Bjorn Rebney to Ariel Helwani (h/t MMA Fighting), March 26, 2012:
At the same time, it’s critical to have a system in place that ensures our Champions defend their titles as frequently as possible. If we just picked who fights who, this would be a simple process. If a title challenger gets injured we could just give the fight to whoever else we thought would sell Pay-Per-View’s or generate ratings. But, because we’re a real sports format, we don’t do that.
Patricio "Pitbull" Freire to MMA Junkie, January 14, 2014:
I’m upset at the whole thing not going the way I thought I was going. I’ve got faith to keep training and keep doing what I’m doing, and hopefully everything will work out. But if Bellator doesn’t believe in me – if they don’t want me to be champion and to do things right – I’d like to just ask them to let me out of my contract.
Don't look now, but Bellator has a tournament-sized problem on its hands.
The promotion that bills itself "the toughest tournament in sports" is apparently ready and willing to bypass the whole tournament thing when it suits its needs. And that's fine. Bellator has some excellent fighters on the roster, but the tournament and season formats are holding it back from reaching its true potential.

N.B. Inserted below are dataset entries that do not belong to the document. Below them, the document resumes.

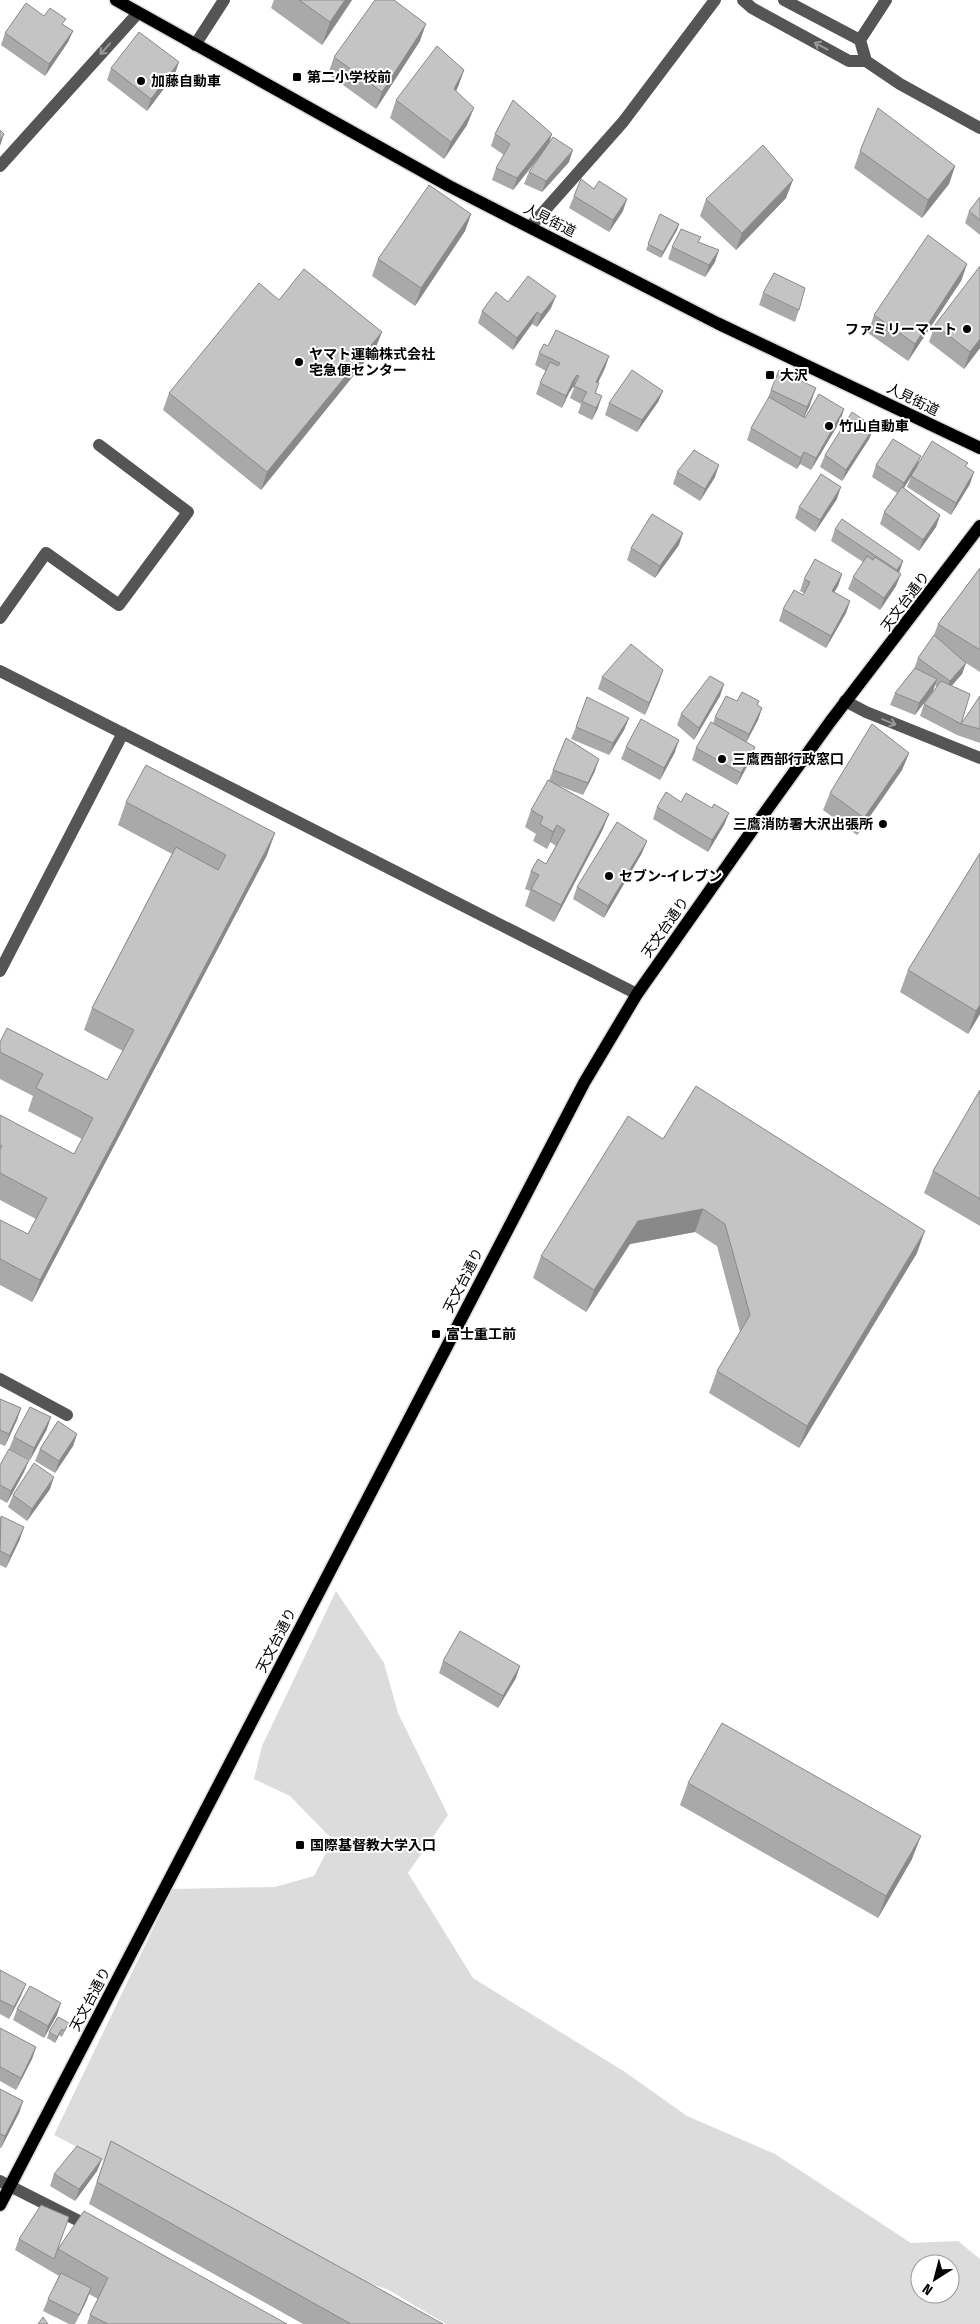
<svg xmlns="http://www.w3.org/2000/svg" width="980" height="2324" font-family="'Fira Sans Condensed','Noto Sans JP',sans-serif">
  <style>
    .green { fill: #dcdcdc; fill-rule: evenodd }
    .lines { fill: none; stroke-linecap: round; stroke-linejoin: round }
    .major-casing { stroke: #dbdbdb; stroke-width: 15 }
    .minor { stroke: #555; stroke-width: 12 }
    .major { stroke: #000; stroke-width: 12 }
    .wall { fill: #a9a9a9 }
    .shaded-wall { fill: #898989 }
    .building { fill: #c4c4c4; stroke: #898989 }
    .oneway { stroke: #999 }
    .poi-dot { fill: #000; stroke: #fff; stroke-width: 2 }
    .labels { text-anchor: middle; stroke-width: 4; stroke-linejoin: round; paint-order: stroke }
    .poi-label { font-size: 14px; font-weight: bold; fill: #000; stroke: #fff; text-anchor: start }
    .street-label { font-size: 14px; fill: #000; stroke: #fff }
  </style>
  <rect width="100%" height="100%" fill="#fff"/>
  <!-- green -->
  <path class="green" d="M336,1591L384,1663L398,1713L448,1815L408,1873L473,1978L625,2072L687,2116L775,2154L911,2243L958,2241L980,2259V2324H446L387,2289L295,2261L54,2135L172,1889L275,1887L314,1876L326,1853L330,1837L290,1796L254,1779L262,1746ZM920,2264H950V2294H920Z"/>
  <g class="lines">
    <!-- major casing -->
    <g class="major-casing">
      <path id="major" d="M116,0L449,186L717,323L980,448
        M0,2205L584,1083L637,994L753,829L830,722L980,526"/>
    </g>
    <!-- minor -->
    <path class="minor" d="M743,0L752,8L849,61H866L900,84L980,128
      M784,0L860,40
      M195,45L224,0
      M866,61L860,40L886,0
      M0,166L138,13
      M530,227L623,122L715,0
      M0,618L46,553L119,605L188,512L99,445
      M0,671L637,994
      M845,701L866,712L980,758
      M0,971L123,733
      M0,1379L67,1415
      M0,2181L91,2227"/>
    <!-- major -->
    <use href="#major" class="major"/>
  </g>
  <!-- wall -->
  <path class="wall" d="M274,0H352L322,45L271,8Z
    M44,16L64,25L73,31L68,42L45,76L1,45L5,33Z
    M420,41L376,109L328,74L334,57Z
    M111,68L175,74L147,111L107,80Z
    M464,70L456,91L467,125L444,159L390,118L396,100Z
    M495,134H552L549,143L569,162L542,192L524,184L529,172L541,155L513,190L492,180L496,168L504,155L491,146Z
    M860,151L955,166L949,184L922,218L854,168Z
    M594,189L623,211L609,232L569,208L574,196Z
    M980,197V235L965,223L969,211Z
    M786,198L736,250L700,216L706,199Z
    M471,214L465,231L415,306L372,276L378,259Z
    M660,214L679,224L677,230L661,258L646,250Z
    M699,242L715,262L705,277L668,259L672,247Z
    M967,264L961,281L908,361L868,333L874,315Z
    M763,293L799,310L795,322L759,305Z
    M279,300L382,332L375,349L261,490L163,410L169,393Z
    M508,302L551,308L537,327L532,324L513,350L478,323L482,311Z
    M935,325L980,348L964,369L929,342Z
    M548,346L609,356L605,368L598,383L596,393L598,408L592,420L578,413L581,404L570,398L574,388L573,387L569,393L562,408L536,394L540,383L546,371L535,365L539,353Z
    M771,390L810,405L804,418H805L844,409L840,421L811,470L800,464L797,469L747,440L751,428L766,403Z
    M663,391L658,402L637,432L605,415L609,403Z
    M874,427L869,439L842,481L820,467L825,455Z
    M876,465L966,467L970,484L951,515L907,487L911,477L904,488L940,515L936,527L919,551L880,524L884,512L897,493L872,477Z
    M677,472L715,477L700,501L673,484Z
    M837,499L815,532L795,518L799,507Z
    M835,529L903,561L899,573L896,586L880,610L848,589L853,577L863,562L831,541Z
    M679,545L655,578L627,560L631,548Z
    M980,568V672L966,663L962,674L952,686L961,724L980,696V743L957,735L920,716L924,704L937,687L935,685L933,691L915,715L890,705L895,693L914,669L918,658L934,635L938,624Z
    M842,574L838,586L834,592L850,601L846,613L826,648L779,621L783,609L803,595L804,593L800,591L804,579Z
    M602,677L659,682L645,715L598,689Z
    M724,684L720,696L694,740L677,725L681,714Z
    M737,701H759L757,705L762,708L758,720L746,742L755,747L751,759L737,785L692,760L696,748L713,724L715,717Z
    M629,718L624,730L609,755L571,739L576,727Z
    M626,747L675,752L660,780L621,759Z
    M909,753L902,770L857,835L823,810L830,793Z
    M553,770L595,771L583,795L557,785L609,814L602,831L554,922L525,906L530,891L525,889L531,871L546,864L556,846L550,842L547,849L533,841L536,834L525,827L531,810L549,781Z
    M126,802L267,855L32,1302L0,1285V1220L28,1234L36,1219L0,1200V1115L74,1154L82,1139L28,1111L33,1096L0,1079V1042L107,1080L123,1051L84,1030L92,1008L172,854L118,825Z
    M681,802L712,808L729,813L724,825L708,852L653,819L657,807Z
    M642,853L604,918L573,899L577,887Z
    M980,853V1014L968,1034L900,992L908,970Z
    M980,1090V1226L924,1193L933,1171Z
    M663,1139L917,1253L799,1448L709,1393L717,1371L740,1332L717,1246L695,1232L630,1244L586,1312L533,1278L541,1256Z
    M0,1399L21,1408L17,1420L5,1446L0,1444Z
    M47,1429L30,1460L9,1449L14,1437Z
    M77,1434L73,1446L55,1473L35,1461L40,1449Z
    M29,1460L24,1472L7,1503L0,1499V1465Z
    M50,1489L27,1521L8,1507L13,1495Z
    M0,1517L20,1539L6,1568L0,1565Z
    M443,1661L516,1678L498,1708L439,1673Z
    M688,1783L912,1859L878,1918L680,1805Z
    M0,1970L21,1996L9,2019L0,2014Z
    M17,2009L57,2015L44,2038L13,2020Z
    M69,2023L62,2037L59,2035L55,2043L47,2038L49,2032Z
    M0,2028L36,2047L32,2059L16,2090L0,2081Z
    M0,2089L23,2101L19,2113L1,2148H0Z
    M111,2141L443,2324H303L89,2204Z
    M102,2159L97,2171L75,2201L50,2186L54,2174Z
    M19,2239L58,2249L287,2324H87L90,2315L98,2299L89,2294L75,2324H69L43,2311L48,2299L59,2276L15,2250Z"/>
  <!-- shaded-wall -->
  <path class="shaded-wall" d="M345,0H352L322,45L330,22Z
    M426,24L420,41L376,109L382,92Z
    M73,31L68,42L45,76L49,64Z
    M179,62L175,74L147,111L151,99Z
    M464,70L458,87L448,107L454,89Z
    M474,108L467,125L444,159L451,142Z
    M4,134L0,146V140Z
    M552,134L548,145L513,190L517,178Z
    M573,150L569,162L542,192L546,181Z
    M955,166L949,184L922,218L928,200Z
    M793,180L786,198L736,250L742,233Z
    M627,199L623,211L609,232L613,220Z
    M471,214L465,231L415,306L421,288Z
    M679,224L677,230L661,258L663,252Z
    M719,250L715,262L705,277L709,265Z
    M967,264L961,281L908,361L915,344Z
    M556,296L551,308L537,327L541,315Z
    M537,312L532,324L513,350L517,338Z
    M382,332L375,349L261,490L267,472Z
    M980,339V348L964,369L970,352Z
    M609,356L605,368L592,394L596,382Z
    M577,375L573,387L569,393L562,408L566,396L573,381Z
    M816,388L810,405L801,424L807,407Z
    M663,391L658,402L637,432L642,420Z
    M602,396L598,408L592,420L596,408Z
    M844,409L840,421L811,470L816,458Z
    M874,427L869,439L842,481L846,470Z
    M804,452L800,464L797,469L801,458Z
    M921,456L916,468L900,494L904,483Z
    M719,465L715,477L700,501L705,489Z
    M974,472L970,484L951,515L956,503Z
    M841,487L837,499L815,532L820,520Z
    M940,515L936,527L919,551L923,540Z
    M683,533L679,545L655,578L660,566Z
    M903,561L899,572L892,582L897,570Z
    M842,574L838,586L828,603L832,591Z
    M901,574L896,586L880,610L884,598Z
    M850,601L846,613L826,648L831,636Z
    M966,663L962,674L945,692L950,681Z
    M663,670L659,682L645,715L649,703Z
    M937,679L933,691L915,715L919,703Z
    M724,684L720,696L694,740L699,728Z
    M762,708L758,720L745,745L749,734Z
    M629,718L624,730L609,755L613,743Z
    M679,740L675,752L660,780L664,768Z
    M755,747L751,759L737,785L741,773Z
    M909,753L902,770L857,835L864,818Z
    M599,759L595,771L583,795L588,783Z
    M729,813L724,825L708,852L712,840Z
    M609,814L602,831L554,922L561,905Z
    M557,825L550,842L547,849L553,832Z
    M275,833L267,855L32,1302L40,1280Z
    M647,841L642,853L604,918L608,906Z
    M980,1005V1014L968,1034L976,1011Z
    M703,1209L695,1232L630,1244L586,1312L594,1290L638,1221Z
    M925,1231L917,1253L799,1448L807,1426Z
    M21,1408L17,1420L5,1446L9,1434Z
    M51,1417L47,1429L30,1460L34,1448Z
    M77,1434L73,1446L55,1473L59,1461Z
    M29,1460L24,1472L7,1503L11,1491Z
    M54,1477L50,1489L27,1521L32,1509Z
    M24,1527L20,1539L6,1568L10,1556Z
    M520,1666L516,1678L498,1708L503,1696Z
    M921,1836L912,1859L878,1918L886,1896Z
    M26,1984L21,1996L9,2019L14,2007Z
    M61,2003L57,2015L44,2038L48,2026Z
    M62,2029L55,2043L57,2037Z
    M36,2047L32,2059L16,2090L21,2078Z
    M23,2101L19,2113L1,2148L5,2136Z
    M102,2159L97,2171L75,2201L79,2189Z
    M91,2288L87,2300L75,2324Z"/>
  <!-- building -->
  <path class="building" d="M299,0H345L330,22Z
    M375,0H394L426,24L382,92L334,57Z
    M26,3L44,16L50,8L66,19L62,24L73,31L49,64L5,33Z
    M139,32L179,62L151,99L111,68Z
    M437,46L464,70L454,89L474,108L451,142L396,100Z
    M513,100L552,134L517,178L496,168L510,144L495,134Z
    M878,108L955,166L928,200L860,151Z
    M0,130L4,134L0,140Z
    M553,137L573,150L546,181L529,172Z
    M763,145L793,180L742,233L706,199Z
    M581,179L594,189L599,181L627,199L613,220L574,196Z
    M429,185L471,214L421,288L378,259Z
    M980,197V220L969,211Z
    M660,214L679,224L663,252L648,244Z
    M681,229L701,237L698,242L719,250L709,265L672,247Z
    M928,235L967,264L915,344L874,315Z
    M980,266V339L970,352L935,325Z
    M304,269L382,332L267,472L169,393L259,283L279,300Z
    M774,273L805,288L799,310L763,293Z
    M528,276L556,296L541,315L537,312L517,338L482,311L496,292L508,302Z
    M556,330L609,356L596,382L599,383L595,393L602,396L596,408L582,401L587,392L574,386L579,376L577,375L573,381L566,396L540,383L550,362L558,366L560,363L539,353L544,344L548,346Z
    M632,370L663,391L642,420L609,403Z
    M779,370L816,388L807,407L771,390Z
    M819,394L844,409L816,458L804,452L801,458L751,428L769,397L805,418Z
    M852,412L874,427L846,470L825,455Z
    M893,439L921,456L904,483L876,465Z
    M932,441L968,463L965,466L974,472L956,503L911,476Z
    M694,450L719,465L705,489L677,472Z
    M821,474L841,487L820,520L799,507Z
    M902,487L940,515L923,540L884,512Z
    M652,514L683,533L660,566L631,548Z
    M842,519L903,561L897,570L835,529Z
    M867,556L873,560L875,557L901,574L884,598L853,577Z
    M815,559L842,574L832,591L850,601L831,636L783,609L794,590L803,595L810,582L804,579Z
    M980,568V650L938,624Z
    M934,635L966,663L950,681L918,658Z
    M631,644L663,670L649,703L602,677Z
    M915,668L937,679L919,703L895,693Z
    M710,676L724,684L699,728L681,714Z
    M941,681L970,694L961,724L980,696V729L961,724L924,704Z
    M742,692L759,701L757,705L762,708L749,734L715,717L726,696L737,701Z
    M587,697L629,718L613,743L576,727Z
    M641,719L679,740L664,768L626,747Z
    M711,722L755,747L741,773L696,748Z
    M872,724L909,753L864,818L830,793Z
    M566,738L599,759L588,783L553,770Z
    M146,765L275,833L40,1280L0,1259V1220L28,1234L47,1198L0,1173V1149L2,1146L0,1145V1115L74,1154L93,1118L36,1088L43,1074L0,1052V1042L7,1028L107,1080L134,1030L92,1008L176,847L218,870L226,855L126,802Z
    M548,780L609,814L561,905L531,889L539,875L531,871L538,859L546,864L565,830L557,825L553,832L540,824L543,817L531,810Z
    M666,792L681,802L686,793L712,808L714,804L729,813L712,840L657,807Z
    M617,822L647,841L608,906L577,887Z
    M980,853V1005L976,1011L908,970Z
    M696,1086L925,1231L807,1426L717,1371L750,1315L725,1224L703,1209L638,1221L594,1290L541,1256L628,1116L663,1139Z
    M980,1090V1199L933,1171Z
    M0,1399L21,1408L9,1434L0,1430Z
    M30,1407L51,1417L34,1448L14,1437Z
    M58,1421L77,1434L59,1461L40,1449Z
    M9,1449L29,1460L11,1491L0,1485V1465Z
    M34,1463L54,1477L32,1509L13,1495Z
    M1,1516L24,1527L10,1556L0,1551Z
    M460,1631L520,1666L503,1696L443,1661Z
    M722,1723L921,1836L886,1896L688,1783Z
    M0,1970L26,1984L14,2007L0,2000Z
    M30,1986L61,2003L48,2026L17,2009Z
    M58,2017L69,2023L64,2031L62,2029L57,2037L49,2032Z
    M0,2028L36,2047L21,2078L0,2067Z
    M0,2089L23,2101L5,2136L0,2134Z
    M111,2141L443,2324H351L97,2182Z
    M77,2146L102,2159L79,2189L54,2174Z
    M41,2205L69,2217L54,2259L19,2239Z
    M84,2211L287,2324H108L90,2315L108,2278L58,2249Z
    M61,2273L91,2288L79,2315L48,2299Z
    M43,2317L48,2324H38Z"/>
  <!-- one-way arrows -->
  <defs><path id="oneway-shaft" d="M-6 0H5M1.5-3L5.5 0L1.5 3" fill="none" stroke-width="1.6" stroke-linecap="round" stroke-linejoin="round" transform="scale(1.25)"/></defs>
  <g class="oneway">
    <use href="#oneway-shaft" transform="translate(821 46) rotate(-152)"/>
    <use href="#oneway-shaft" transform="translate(105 49) rotate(132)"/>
    <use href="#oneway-shaft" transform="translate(889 722) rotate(22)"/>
  </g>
  <!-- markers -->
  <g class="poi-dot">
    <rect x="292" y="72" width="10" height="10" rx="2.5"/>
    <circle cx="141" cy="81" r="5"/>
    <circle cx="967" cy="329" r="5"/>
    <circle cx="299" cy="362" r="5"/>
    <rect x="765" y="370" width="10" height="10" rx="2.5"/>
    <circle cx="829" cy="426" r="5"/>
    <circle cx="722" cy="759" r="5"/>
    <circle cx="883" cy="824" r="5"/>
    <circle cx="609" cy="876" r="5"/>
    <rect x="431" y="1329" width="10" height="10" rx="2.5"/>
    <rect x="295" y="1840" width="10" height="10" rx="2.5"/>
  </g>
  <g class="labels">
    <!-- poi labels -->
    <g class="poi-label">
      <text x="307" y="82">第二小学校前</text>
      <text x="151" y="86">加藤自動車</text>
      <text x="957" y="334" text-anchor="end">ファミリーマート</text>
      <text x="309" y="359">ヤマト運輸株式会社<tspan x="309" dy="16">宅急便センター</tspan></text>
      <text x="780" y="380">大沢</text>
      <text x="839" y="431">竹山自動車</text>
      <text x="732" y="764">三鷹西部行政窓口</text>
      <text x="873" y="829" text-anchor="end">三鷹消防署大沢出張所</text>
      <text x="619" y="881">セブン-イレブン</text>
      <text x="446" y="1339">富士重工前</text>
      <text x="310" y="1850">国際基督教大学入口</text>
    </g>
    <!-- street labels -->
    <g class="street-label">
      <text transform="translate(550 220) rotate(27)" y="5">人見街道</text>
      <text transform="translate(913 399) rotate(26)" y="5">人見街道</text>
      <text transform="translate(905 601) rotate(-53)" y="5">天文台通り</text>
      <text transform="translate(665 927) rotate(-55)" y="5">天文台通り</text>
      <text transform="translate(463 1280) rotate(-63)" y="5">天文台通り</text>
      <text transform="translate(276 1640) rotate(-63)" y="5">天文台通り</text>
      <text transform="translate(90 1999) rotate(-62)" y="5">天文台通り</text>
    </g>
  </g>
  <!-- north arrow -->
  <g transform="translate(935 2279) rotate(216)"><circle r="24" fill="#ffffff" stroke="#999999"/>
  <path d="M0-4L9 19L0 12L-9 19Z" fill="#000000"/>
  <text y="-8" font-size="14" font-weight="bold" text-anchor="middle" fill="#000000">N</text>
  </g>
</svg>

They're a double-edged sword that will prevent Bellator from ever becoming a credible threat to the UFC's reign as the king of combat sports.
The latest sign that Bellator recognizes this fact came on Monday afternoon when the promotion announced that a rematch has been signed between new featherweight champion Daniel Straus and Pat Curran. Straus dethroned Curran on November 2.
The fight was forgettable, but there's little doubt that Straus earned the unanimous decision he was awarded that night. He took home scores of 49-45, 48-46 and 48-46.
Of course, Bellator has a built-in policy that allows it to book immediate rematches. Here's what Bjorn Rebney wrote on Bellator.com in late 2012.
When a fighter’s earned a shot at the world title by winning The Toughest Tournament in Sports and competes in a title fight that knocks fans like us back in our seats (win or lose) delivering an incredible fight, when a rematch is called for, we will deliver it. Championship fights give us some of the greatest moments in MMA. And, rematches of incredible championship fights will give fans like us more of those electrifying moments while staying true to the world’s best fighters having had to earn their way to those title shots.
So, to recap:
1. A rematch is called for when the fight knocks fans back in their seats.
2. We will have electrifying moments while staying true to the idea of fighters earning title shots.
Straus vs. Curran did not knock anyone back in their seats, unless they simply slumped backward after falling asleep. I am ready to concede this is a distinct possibility.
Freire earned his way to a title shot against Straus. He defeated Diego Nunes, Fabricio Guerreiro and Justin Wilcox and won two of those fights by TKO. He won the Season 9 featherweight tournament and should get the championship opportunity that Rebney constantly crows about when he talks about how Bellator is a real sport and the UFC is entertainment.
But, no. Because Bellator spent a lot of money shooting videos of Curran punching the air with flaming gloves and seemingly likes having him as its champion—and despite Freire deserving the fight he earned in the laughable "toughest tournament in sports"—the promotion is affording Curran the opportunity to win back his belt despite absolutely and clearly not meriting it.
You've already seen Freire's opinion on the subject. He thinks it's a load of crap, and he's right. But he's not the only one unhappy with the decision.
"My perception is that Bellator wants him as champ so bad not only does he get immediate rematch but gets it in his hometown damn near," Straus wrote on Facebook. "Any thoughts?"
Yeah, I have some thoughts.
It's time to do away with the tournaments. They're a fun concept, and they worked for a while, but they don't work now. The folks at Spike TV are absolute masters in building stars; this has been proved time and again over the last decade. But they're handcuffed by an antiquated format that will never lend itself to building momentum.
Either that, or Bellator has to stop pretending it's a pure sports organization. It isn't. It's in the same entertainment business as the UFC, and decisions like bypassing the guy who actually won the "toughest tournament in sports" and giving the title shot to the guy it wants as champion prove it.
Oh, and letting former welterweight champion Ben Askren walk away because he's boring? Yeah, that totally proves Bellator is all about sports. That doesn't smell like a decision based on entertainment value at all.
We see what you are, Bellator. You know what you are, so why don't you stop pretending you're something else? Get rid of the tournaments, stop doing "seasons" and just put on the best fights you can. The results will surprise you.